***** Raw data *****
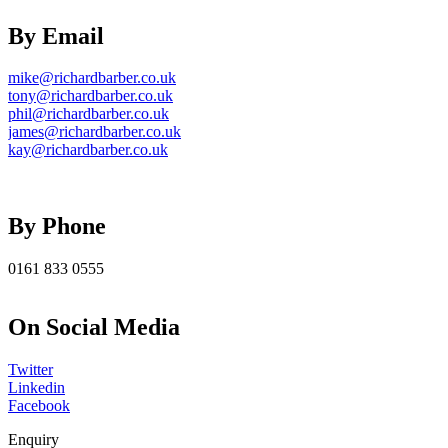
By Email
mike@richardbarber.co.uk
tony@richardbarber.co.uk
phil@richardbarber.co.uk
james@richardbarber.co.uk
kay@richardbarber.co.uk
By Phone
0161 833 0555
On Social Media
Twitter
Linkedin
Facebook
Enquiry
*****
### What this task involves
Rewrite the text of all the rows above with each "By" changed to "Via" and nothing else altered. Leave the pictures out of your answer.

### Answer to the problem
Via Email
mike@richardbarber.co.uk
tony@richardbarber.co.uk
phil@richardbarber.co.uk
james@richardbarber.co.uk
kay@richardbarber.co.uk
Via Phone
0161 833 0555
On Social Media
Twitter
Linkedin
Facebook
Enquiry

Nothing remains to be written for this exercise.